The number of unemployment claims in Arizona has reached 2.8 million now. This is the total number of people in the state that have reportedly filed for unemployment benefits.
There is just one small problem. The state only has about 3.4 million workers in total. That would make the unemployment rate for the state over 80%.
And that makes zero sense.
Is The Unemployment Rate Really 82% in Arizona
The number seems astounding. Could the unemployment rate in Arizona really be 82%?
Well according to officials in the state, absolutely not. The real rate of unemployment is probably closer to 10%. So why the difference?
As it turns out the difference could be entirely due to fraudulent claims.
“There’s a massive amount of fraud,” said Michael Wisehart, the Director of Department of Economic Security. “We have a million claims now that have been marked as potential fraud.”

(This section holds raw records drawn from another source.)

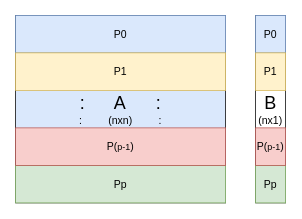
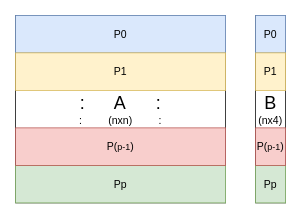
  <mxCell id="0" />
  <mxCell id="1" parent="0" />
- <mxCell id="2" value="&lt;font&gt;&lt;span style=&quot;font-size: 24px&quot;&gt;:&amp;nbsp; &amp;nbsp; &amp;nbsp; A&lt;/span&gt;&lt;span style=&quot;font-size: 24px&quot;&gt;&amp;nbsp; &amp;nbsp; &amp;nbsp;&amp;nbsp;:&lt;/span&gt;&lt;br&gt;&lt;font style=&quot;font-size: 14px&quot;&gt;&amp;nbsp; &amp;nbsp; &amp;nbsp; &amp;nbsp; &amp;nbsp; &amp;nbsp; &amp;nbsp; &amp;nbsp; &amp;nbsp;:&amp;nbsp; &amp;nbsp; &amp;nbsp; &amp;nbsp; &amp;nbsp;(nxn)&lt;/font&gt;&lt;span style=&quot;font-size: 14px&quot;&gt;&amp;nbsp; &amp;nbsp; &amp;nbsp; &amp;nbsp; &amp;nbsp;:&amp;nbsp; &amp;nbsp; &amp;nbsp; &amp;nbsp; &amp;nbsp; &amp;nbsp; &amp;nbsp; &amp;nbsp;&amp;nbsp;&amp;nbsp;&lt;/span&gt;&lt;br&gt;&lt;/font&gt;" style="rounded=0;whiteSpace=wrap;html=1;fillColor=#dae8fc;" vertex="1" parent="1"><mxGeometry x="20" y="20" width="280" height="250" as="geometry" /></mxCell>
- <mxCell id="3" value="&lt;font&gt;&lt;span style=&quot;font-size: 24px&quot;&gt;B&lt;/span&gt;&lt;br&gt;&lt;font style=&quot;font-size: 14px&quot;&gt;(nx1)&lt;/font&gt;&lt;br&gt;&lt;/font&gt;" style="rounded=0;whiteSpace=wrap;html=1;" vertex="1" parent="1"><mxGeometry x="340" y="20" width="40" height="250" as="geometry" /></mxCell>
+ <mxCell id="2" value="&lt;font&gt;&lt;span style=&quot;font-size: 24px&quot;&gt;:&amp;nbsp; &amp;nbsp; &amp;nbsp; A&lt;/span&gt;&lt;span style=&quot;font-size: 24px&quot;&gt;&amp;nbsp; &amp;nbsp; &amp;nbsp;&amp;nbsp;:&lt;/span&gt;&lt;br&gt;&lt;font style=&quot;font-size: 14px&quot;&gt;&amp;nbsp; &amp;nbsp; &amp;nbsp; &amp;nbsp; &amp;nbsp; &amp;nbsp; &amp;nbsp; &amp;nbsp; &amp;nbsp;:&amp;nbsp; &amp;nbsp; &amp;nbsp; &amp;nbsp; &amp;nbsp;(nxn)&lt;/font&gt;&lt;span style=&quot;font-size: 14px&quot;&gt;&amp;nbsp; &amp;nbsp; &amp;nbsp; &amp;nbsp; &amp;nbsp;:&amp;nbsp; &amp;nbsp; &amp;nbsp; &amp;nbsp; &amp;nbsp; &amp;nbsp; &amp;nbsp; &amp;nbsp;&amp;nbsp;&amp;nbsp;&lt;/span&gt;&lt;br&gt;&lt;/font&gt;" style="rounded=0;whiteSpace=wrap;html=1;" vertex="1" parent="1"><mxGeometry x="20" y="20" width="280" height="250" as="geometry" /></mxCell>
+ <mxCell id="3" value="&lt;font&gt;&lt;span style=&quot;font-size: 24px&quot;&gt;B&lt;/span&gt;&lt;br&gt;&lt;font style=&quot;font-size: 14px&quot;&gt;(nx4)&lt;/font&gt;&lt;br&gt;&lt;/font&gt;" style="rounded=0;whiteSpace=wrap;html=1;" vertex="1" parent="1"><mxGeometry x="340" y="20" width="40" height="250" as="geometry" /></mxCell>
  <mxCell id="4" value="&lt;font style=&quot;font-size: 14px&quot;&gt;P0&lt;/font&gt;" style="rounded=0;whiteSpace=wrap;html=1;fillColor=#dae8fc;strokeColor=#6c8ebf;" vertex="1" parent="1"><mxGeometry x="20" y="20" width="280" height="50" as="geometry" /></mxCell>
  <mxCell id="5" value="&lt;font style=&quot;font-size: 14px&quot;&gt;P0&lt;/font&gt;" style="rounded=0;whiteSpace=wrap;html=1;fillColor=#dae8fc;strokeColor=#6c8ebf;" vertex="1" parent="1"><mxGeometry x="340" y="20" width="40" height="50" as="geometry" /></mxCell>
  <mxCell id="6" value="&lt;font style=&quot;font-size: 14px&quot;&gt;P1&lt;/font&gt;" style="rounded=0;whiteSpace=wrap;html=1;fillColor=#fff2cc;strokeColor=#d6b656;" vertex="1" parent="1"><mxGeometry x="20" y="70" width="280" height="50" as="geometry" /></mxCell>
  <mxCell id="7" value="&lt;span style=&quot;font-size: 14px&quot;&gt;P1&lt;/span&gt;" style="rounded=0;whiteSpace=wrap;html=1;fillColor=#fff2cc;strokeColor=#d6b656;" vertex="1" parent="1"><mxGeometry x="340" y="70" width="40" height="50" as="geometry" /></mxCell>
  <mxCell id="8" value="&lt;font style=&quot;font-size: 14px&quot;&gt;Pp&lt;/font&gt;" style="rounded=0;whiteSpace=wrap;html=1;fillColor=#d5e8d4;strokeColor=#82b366;" vertex="1" parent="1"><mxGeometry x="20" y="220" width="280" height="50" as="geometry" /></mxCell>
  <mxCell id="9" value="&lt;span style=&quot;font-size: 14px&quot;&gt;Pp&lt;/span&gt;" style="rounded=0;whiteSpace=wrap;html=1;fillColor=#d5e8d4;strokeColor=#82b366;" vertex="1" parent="1"><mxGeometry x="340" y="220" width="40" height="50" as="geometry" /></mxCell>
  <mxCell id="10" value="&lt;span style=&quot;font-size: 14px&quot;&gt;P(&lt;/span&gt;&lt;font style=&quot;font-size: 12px&quot;&gt;p-1&lt;/font&gt;&lt;span style=&quot;font-size: 14px&quot;&gt;)&lt;/span&gt;" style="rounded=0;whiteSpace=wrap;html=1;fillColor=#f8cecc;strokeColor=#b85450;" vertex="1" parent="1"><mxGeometry x="20" y="170" width="280" height="50" as="geometry" /></mxCell>
  <mxCell id="11" value="&lt;span style=&quot;font-size: 14px&quot;&gt;P(&lt;/span&gt;&lt;font style=&quot;font-size: 12px&quot;&gt;p-1&lt;/font&gt;&lt;span style=&quot;font-size: 14px&quot;&gt;)&lt;/span&gt;" style="rounded=0;whiteSpace=wrap;html=1;fillColor=#f8cecc;strokeColor=#b85450;" vertex="1" parent="1"><mxGeometry x="340" y="170" width="40" height="50" as="geometry" /></mxCell>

The fraudulent claims in Arizona June according to him. “There were weeks in June and July when we got almost 300,000 claims.” Wisehart said. “We know a lot of that was fraud coming into the system.”
Fraud has gotten so bad, that the state had to hire an additional 900 workers to process the influx of claims – a majority of which were fraudulent.
The state believes that the fraud began to spike right after the state loosened restrictions with the Federal PUA (Pandemic Unemployment Assistance) when the state began to allow gig workers from Uber and Lyft to file claims.
1,000,000 High-Risk Fraudulent Claims
The state believes that fraud losses could run approximately $500 million dollars if just 10% of the file claims turn out to be fraud.
And the state has already identified about 1,000,000 total claims that they believe to be fraud. Just this week, the state cleared 90,000 claims in the backlog that checked about, but there are still over 900,000 claims that need to be vetted.
The state believes that fraud will continue however.
Last week, Arizona became eligible for a new $300 enhancement available through funding from Federal Emergency Management Agency under an executive order signed recently by President Donald Trump.
The extra payments bring Arizona’s maximum unemployment payment to $540 weekly and that could be ripe pickings for fraudsters and scammers.